Забегали, когда жареный петух в попу клюнул, подумал майор Генрих Райтер. Он сам был российским немцем, его предки приехали в Россию еще при царице Екатерине Второй и многие годы верно служили своей новой родине. Даже во время Великой войны, как называли в Германии Первую мировую войну, его отец, подполковник Русской императорской армии Карл Райтер, честно сражался за Россию, и это несмотря на то, что в Германии у него были родственники, а немецкий был его вторым родным языком. Лишь начавшаяся революция заставила его уехать вместе с семьей из родного Царицына в Германию. Сам Генрих хорошо помнил свое детство в России, но ничего хорошего с приходом к власти большевиков его там не ждало. Потомственный военный, он не мыслил себе другой жизни, кроме армии, вот и пошел служить, когда достаточно повзрослел. Из-за того что он был русским немцем и отлично знал русский язык, его взяли служить в разведку. Ему многое не нравилось на этой войне, но он понимал, что ничего изменить не может, а потому просто не вмешивался в происходящее. Получив кроме письма командующего еще и предписание для всех офицеров оказывать ему всеобщую поддержку, он выехал к линии фронта. В штабе дивизии, куда он прибыл, после предъявления бумаги из штаба ему сразу выделили солдата, штабс-ефрейтора, в помощники и сопроводили до линии фронта. Командир батальона лично прошел с ним в окопы, после чего штабс-ефрейтор принялся махать шестом с белым полотенцем, привлекая внимание русских.

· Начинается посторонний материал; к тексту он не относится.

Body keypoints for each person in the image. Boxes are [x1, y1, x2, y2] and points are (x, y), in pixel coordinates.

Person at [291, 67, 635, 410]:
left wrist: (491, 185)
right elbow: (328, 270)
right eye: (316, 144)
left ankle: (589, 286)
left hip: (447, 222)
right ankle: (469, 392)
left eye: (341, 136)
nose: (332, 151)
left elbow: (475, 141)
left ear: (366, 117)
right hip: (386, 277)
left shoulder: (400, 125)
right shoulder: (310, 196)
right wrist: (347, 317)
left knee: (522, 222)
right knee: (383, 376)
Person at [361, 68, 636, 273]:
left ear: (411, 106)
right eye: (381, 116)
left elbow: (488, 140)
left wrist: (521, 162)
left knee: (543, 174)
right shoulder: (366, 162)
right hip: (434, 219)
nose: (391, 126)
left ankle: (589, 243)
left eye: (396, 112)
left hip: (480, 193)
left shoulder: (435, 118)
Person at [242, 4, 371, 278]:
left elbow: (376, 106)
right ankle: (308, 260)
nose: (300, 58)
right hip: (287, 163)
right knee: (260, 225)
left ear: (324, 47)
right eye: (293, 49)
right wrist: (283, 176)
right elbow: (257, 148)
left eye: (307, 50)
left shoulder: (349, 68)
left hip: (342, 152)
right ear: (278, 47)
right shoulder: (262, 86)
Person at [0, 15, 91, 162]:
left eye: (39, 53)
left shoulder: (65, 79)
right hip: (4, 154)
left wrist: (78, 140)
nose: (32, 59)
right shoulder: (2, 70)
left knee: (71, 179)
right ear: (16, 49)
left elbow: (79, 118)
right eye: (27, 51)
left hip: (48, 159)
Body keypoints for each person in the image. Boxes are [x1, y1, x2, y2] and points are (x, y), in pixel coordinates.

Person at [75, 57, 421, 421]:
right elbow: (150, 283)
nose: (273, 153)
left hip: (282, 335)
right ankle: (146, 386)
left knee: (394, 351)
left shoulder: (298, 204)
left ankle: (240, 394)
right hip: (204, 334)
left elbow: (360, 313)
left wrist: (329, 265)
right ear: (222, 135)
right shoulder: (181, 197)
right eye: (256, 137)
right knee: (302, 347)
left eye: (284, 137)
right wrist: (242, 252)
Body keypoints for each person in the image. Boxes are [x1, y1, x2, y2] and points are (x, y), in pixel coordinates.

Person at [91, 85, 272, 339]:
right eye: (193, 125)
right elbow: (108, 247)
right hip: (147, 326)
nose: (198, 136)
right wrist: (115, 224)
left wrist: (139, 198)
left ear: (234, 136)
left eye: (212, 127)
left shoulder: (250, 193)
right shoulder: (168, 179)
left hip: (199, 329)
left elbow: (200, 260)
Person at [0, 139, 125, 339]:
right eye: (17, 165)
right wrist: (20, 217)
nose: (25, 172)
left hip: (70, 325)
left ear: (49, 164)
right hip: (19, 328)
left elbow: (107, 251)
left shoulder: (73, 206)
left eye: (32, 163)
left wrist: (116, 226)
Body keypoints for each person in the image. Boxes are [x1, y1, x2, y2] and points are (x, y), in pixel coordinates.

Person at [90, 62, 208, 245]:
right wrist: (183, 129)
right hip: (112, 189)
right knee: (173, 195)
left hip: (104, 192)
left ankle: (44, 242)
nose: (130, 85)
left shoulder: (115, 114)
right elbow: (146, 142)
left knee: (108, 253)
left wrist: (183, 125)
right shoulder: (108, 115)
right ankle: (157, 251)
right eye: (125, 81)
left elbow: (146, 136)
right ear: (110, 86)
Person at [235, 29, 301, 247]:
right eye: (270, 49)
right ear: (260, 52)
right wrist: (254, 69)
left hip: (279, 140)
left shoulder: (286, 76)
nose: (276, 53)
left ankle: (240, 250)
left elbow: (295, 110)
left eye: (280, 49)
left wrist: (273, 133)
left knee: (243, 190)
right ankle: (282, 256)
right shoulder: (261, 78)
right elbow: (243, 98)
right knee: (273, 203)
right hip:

– Товарищ старший лейтенант, там немцы, похоже, переговоры хотят устроить! – запыхавшись, доложил командиру роты старшему лейтенанту Казаринову сержант Христенко, буквально ворвавшись в землянку ротного.

– Ну пошли, посмотрим, сержант, что там за переговоры хотят немцы.

Ротный вместе с сержантом вышли из землянки и, не торопясь и не высовываясь, чтобы не поймать привет от немецкого снайпера, прошли в окоп. Приложив к глазам бинокль, лейтенант Казаринов сам увидел, как над немецкой траншеей на длинном шесте развевается белая тряпка, а сам шест ходит туда-сюда.

– Христенко, организуй мне быстро палку с белой тряпкой.

Сержант убежал, а спустя минут пять уже прибежал назад со стволом молоденького деревца, к которому была привязана белая нательная рубаха.

– Давай, помаши этим.

Сержант послушно стал махать палкой с привязанной к ней нательной рубахой. Немцы, увидев это, прекратили махать, зато из их окопов вылез офицер и в сопровождении солдата с шестом и белой тряпкой на нем отправился в сторону советских позиций. Лейтенант Казаринов, увидев это, тоже вылез из окопа и, позвав с собой сержанта с палкой и белой рубахой на ней, пошел навстречу немцу. Они встретились примерно посередине нейтральной полосы, где и остановились в паре метров друг от друга.